What is now allowed? 

Pharmacists in France are now authorised to give medicines that are considered to be ‘biosimilar’ to some specific drugs prescribed, after a decree in the government’s legislative publication, the Journal officiel, from April 14.

Biosimilar drugs are effectively the same medication (in terms of content and active ingredients) as the original brand, but are generally cheaper. There may be some differences in ingredients but they are intended to be used for the exact same treatment as the more expensive brand.

They are not the same as ‘generic’ drugs, which are non-branded, exact chemical copies of the original drug.

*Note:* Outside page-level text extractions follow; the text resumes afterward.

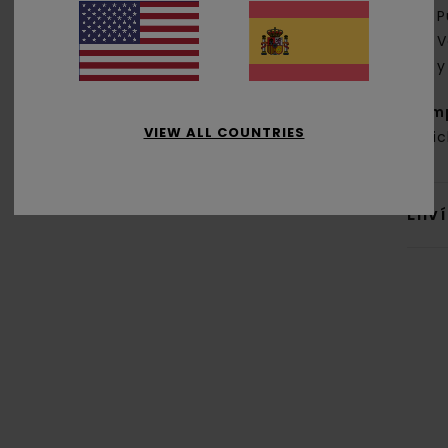
P
V
y
Com
VIEW ALL COUNTRIES
reci
Env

For example, Doliprane is a paracetamol painkiller brand, but generic versions are simply labelled as the main ingredient, ‘paracetamol’, without a brand.

In contrast, biosimilar drugs are copies that are very similar, but not always identical, to treatments that are known as ‘biological’. They have their own brand, and are often prescribed for the treatment of conditions such as diabetes, cancer, infertility, or osteoporosis.

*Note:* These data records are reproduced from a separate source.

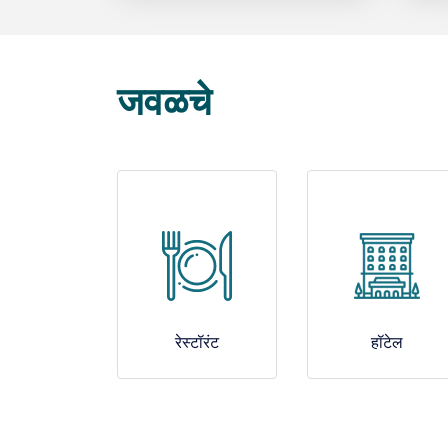
जवळचे
रेस्टॉरंट
हॉटेल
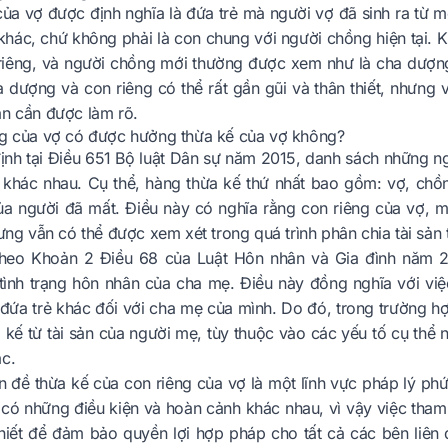
của vợ được định nghĩa là đứa trẻ mà người vợ đã sinh ra từ 
hác, chứ không phải là con chung với người chồng hiện tại. K
 riêng, và người chồng mới thường được xem như là cha dượng
 dượng và con riêng có thể rất gần gũi và thân thiết, nhưng v
ẫn cần được làm rõ.
ng của vợ có được hưởng thừa kế của vợ không?
ịnh tại Điều 651 Bộ luật Dân sự năm 2015, danh sách những ng
 khác nhau. Cụ thể, hàng thừa kế thứ nhất bao gồm: vợ, chồ
ủa người đã mất. Điều này có nghĩa rằng con riêng của vợ, 
hưng vẫn có thể được xem xét trong quá trình phân chia tài sản
theo Khoản 2 Điều 68 của Luật Hôn nhân và Gia đình năm 20
tình trạng hôn nhân của cha mẹ. Điều này đồng nghĩa với việ
đứa trẻ khác đối với cha mẹ của mình. Do đó, trong trường h
 kế từ tài sản của người mẹ, tùy thuộc vào các yếu tố cụ thể
ác.
ấn đề thừa kế của con riêng của vợ là một lĩnh vực pháp lý p
 có những điều kiện và hoàn cảnh khác nhau, vì vậy việc tham
 thiết để đảm bảo quyền lợi hợp pháp cho tất cả các bên liên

Are there rules on which drugs can be considered biosimilar?

Yes. For a drug to be considered a genuine substitute, it must have been “authorised in Europe for eight years and its patent must have fallen into the public domain”, says medication safety agency l’Agence nationale de sécurité du médicament et des produits de santé (ANSM).

Which drugs are now able to be replaced with biosimilar equivalents?

A total of 16 drugs are included in the new decree. The ANSM website has a list here, with details of which are also reimbursed by Assurance maladie.

Not all biosimilar drugs are reimbursed to the same level, or at all, by Assurance maladie.

Some biosimilar drugs are strictly only for use in a hospital setting, such as Avastin (and its biosimilar copies), which are used in the case of bronchial cancer.

To prescribe biosimilar drugs outside of hospital, doctors (and now pharmacists) must respect certain criteria. For example, the drugs must be featured on the list of acceptable replacements from Assurance maladie.

The list of biosimilar medicines available to replace the reference drug is limited and clearly laid out. For example, they can offer biosimilar equivalents to the drugs Neupogen and Neulasta. 

Neupogen is prescribed for the treatment of persistent neutropenia (a lack of white blood cells) in patients with advanced HIV infection. 

Neulasta relieves neutropenia in cancer patients. 

These two reference biomedicines can be substituted respectively by four and six specific biosimilar medicines reimbursed by Assurance maladie: Accofil, Nivestim, Tevagrastim and Zarzio for Neupogen; and Cegfila, Fulphila, Nyvepria, Pelgraz, Pelmeg, and Ziextenzo for Neulasta.

Taking into account biosimilar drugs that are not reimbursed, and those that are only allowed to be used in hospital settings, only around a dozen drugs are permitted to be replaced by biosimilars in pharmacies.

Some also require a prescription from a hospital, rather than a GP, in order for treatment to begin, while some can be prescribed by a specialist only (such as Gonal-f, which is used to treat infertility).

Why is this now allowed?

Biosimilar drugs can save the state significant sums of money, as they can be up to 30% cheaper than their leading branded equivalents.

A July 2021 report from the Caisse nationale d’Assurance maladie (CNAM) highlighted that spending on rheumatoid arthritis (-46%) and ankylosing spondylitis (-56%) had decreased consistently since 2015.

This is due to the arrival, over the past seven years, of several biosimilar medications to Remicade, which is the main reference drug prescribed to patients suffering from these diseases.

It comes after pharmacists were given authorisation, in July last year (2021), to renew and adjust repeat prescriptions without requiring patients to visit the doctor again.